City Information

Newark is New Jersey's largest urban center and America's third oldest major city, having been founded in 1666. After decades of decline and disinvestment, Newark today is attracting national attention for its ongoing rebirth and renewal.
Crime and unemployment are both down, achieving levels unseen in decades. Also, after years of decline, the population is showing signs of growth. Neighborhoods are witnessing a boom of housing, opportunity, and hope. Businesses are relocating and expanding. Major educational reforms are underway. Bricks and mortar investment in Newark between 1995 and 2010 is estimated to total several hundred million dollars per square mile - approximately $12-14 billion for the city as a whole. While more remains to be done, the reality of Newark is of a city on the rise.

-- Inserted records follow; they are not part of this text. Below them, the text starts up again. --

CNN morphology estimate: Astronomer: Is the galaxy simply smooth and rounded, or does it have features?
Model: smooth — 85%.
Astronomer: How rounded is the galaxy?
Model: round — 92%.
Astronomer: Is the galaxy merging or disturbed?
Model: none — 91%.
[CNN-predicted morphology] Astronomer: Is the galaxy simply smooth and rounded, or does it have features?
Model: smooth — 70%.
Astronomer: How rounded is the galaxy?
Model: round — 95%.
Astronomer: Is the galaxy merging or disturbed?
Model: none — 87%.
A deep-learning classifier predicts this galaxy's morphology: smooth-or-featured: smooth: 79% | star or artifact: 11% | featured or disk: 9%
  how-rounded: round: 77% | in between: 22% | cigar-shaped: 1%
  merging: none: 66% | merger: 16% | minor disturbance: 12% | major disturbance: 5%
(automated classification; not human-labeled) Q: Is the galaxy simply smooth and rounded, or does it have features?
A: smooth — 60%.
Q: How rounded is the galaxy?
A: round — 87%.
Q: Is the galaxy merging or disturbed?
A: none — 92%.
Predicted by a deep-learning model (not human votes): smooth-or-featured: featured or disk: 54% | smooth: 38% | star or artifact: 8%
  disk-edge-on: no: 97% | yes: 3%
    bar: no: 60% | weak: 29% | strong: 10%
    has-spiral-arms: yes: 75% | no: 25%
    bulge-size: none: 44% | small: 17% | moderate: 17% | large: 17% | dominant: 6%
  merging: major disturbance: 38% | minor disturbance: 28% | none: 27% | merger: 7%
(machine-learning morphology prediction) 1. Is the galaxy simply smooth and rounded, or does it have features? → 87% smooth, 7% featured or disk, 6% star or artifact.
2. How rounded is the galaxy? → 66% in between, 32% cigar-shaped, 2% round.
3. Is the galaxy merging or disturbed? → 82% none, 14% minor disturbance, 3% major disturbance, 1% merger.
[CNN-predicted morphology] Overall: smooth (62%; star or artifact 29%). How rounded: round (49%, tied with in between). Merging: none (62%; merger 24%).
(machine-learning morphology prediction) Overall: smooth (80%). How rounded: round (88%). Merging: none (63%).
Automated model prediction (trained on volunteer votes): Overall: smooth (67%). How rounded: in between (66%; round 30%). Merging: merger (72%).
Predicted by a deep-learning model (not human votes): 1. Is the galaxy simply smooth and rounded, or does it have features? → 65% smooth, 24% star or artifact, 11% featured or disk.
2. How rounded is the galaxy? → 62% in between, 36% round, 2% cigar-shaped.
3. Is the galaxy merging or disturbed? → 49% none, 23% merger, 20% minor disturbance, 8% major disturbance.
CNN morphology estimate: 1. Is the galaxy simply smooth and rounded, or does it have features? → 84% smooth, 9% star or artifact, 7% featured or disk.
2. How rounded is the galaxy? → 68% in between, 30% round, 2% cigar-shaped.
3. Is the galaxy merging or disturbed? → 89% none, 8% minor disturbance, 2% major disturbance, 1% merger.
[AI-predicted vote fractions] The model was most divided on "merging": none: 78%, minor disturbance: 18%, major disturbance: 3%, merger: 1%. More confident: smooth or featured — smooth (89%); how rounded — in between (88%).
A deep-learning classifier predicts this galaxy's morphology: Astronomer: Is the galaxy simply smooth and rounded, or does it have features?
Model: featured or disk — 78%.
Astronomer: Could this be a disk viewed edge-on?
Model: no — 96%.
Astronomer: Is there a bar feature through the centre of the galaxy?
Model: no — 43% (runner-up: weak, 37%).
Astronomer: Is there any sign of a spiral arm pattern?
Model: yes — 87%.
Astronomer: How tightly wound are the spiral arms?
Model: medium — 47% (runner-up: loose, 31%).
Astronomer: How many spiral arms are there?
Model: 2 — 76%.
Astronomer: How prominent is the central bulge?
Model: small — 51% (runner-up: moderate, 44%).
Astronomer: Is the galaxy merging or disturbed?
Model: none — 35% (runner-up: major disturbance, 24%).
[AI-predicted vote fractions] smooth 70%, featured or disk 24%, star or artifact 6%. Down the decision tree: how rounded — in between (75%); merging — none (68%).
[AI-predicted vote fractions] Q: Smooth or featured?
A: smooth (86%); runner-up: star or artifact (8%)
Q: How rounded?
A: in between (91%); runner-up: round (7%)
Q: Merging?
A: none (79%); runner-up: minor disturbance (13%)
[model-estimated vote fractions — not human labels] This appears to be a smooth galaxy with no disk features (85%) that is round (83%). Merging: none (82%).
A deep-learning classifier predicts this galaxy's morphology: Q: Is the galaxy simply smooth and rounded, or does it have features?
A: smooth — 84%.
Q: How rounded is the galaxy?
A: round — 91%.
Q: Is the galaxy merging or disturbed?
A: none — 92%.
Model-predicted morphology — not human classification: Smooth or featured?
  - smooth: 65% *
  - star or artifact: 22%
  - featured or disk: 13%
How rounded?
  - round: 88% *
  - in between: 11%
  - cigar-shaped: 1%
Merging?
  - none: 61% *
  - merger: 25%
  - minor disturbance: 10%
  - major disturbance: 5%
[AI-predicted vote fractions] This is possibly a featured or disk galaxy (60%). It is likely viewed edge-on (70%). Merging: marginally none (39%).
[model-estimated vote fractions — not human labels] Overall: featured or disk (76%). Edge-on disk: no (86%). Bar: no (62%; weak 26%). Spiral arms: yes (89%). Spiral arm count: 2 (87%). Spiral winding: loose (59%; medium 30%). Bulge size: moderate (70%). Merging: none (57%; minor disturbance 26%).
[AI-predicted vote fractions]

The year, 1995, marked Newark's 330th birthday. Only two other major American cities, Boston and New York, claim such a long history.
 
Newark's history is divided into four chapters. The first was its Puritan origins; the second, the rise of its industrial and commercial empire; the third, the present century and its roller-coaster ride into modem history; and the fourth, its recent reawakening now being referred to as Newark's "Renaissance."
 
Looking around the city today, it seems difficult to imagine that Newark was founded by Puritans, the same people who settled New England at the opening of the American experiment. So stern was the government of the Newark church-state that not to belong to the church meant one was actually outside the law and not subject to protection or benefits of Newark's township form of government. It was not until Colonel Josiah Ogden dared to harvest his wheat on a Sunday that Calvinism met its first challenge, and oligarchic government was ended.
 
Newark's second chapter ushers in the era of industry and commerce. At first, small homes or cottage industries began to develop along Broad Street with products for export. But it was the leather industry dating back to the origin of the old township in the 17th century, which was largely responsible for creating the industrial giant Newark became in the 19th and 20th centuries.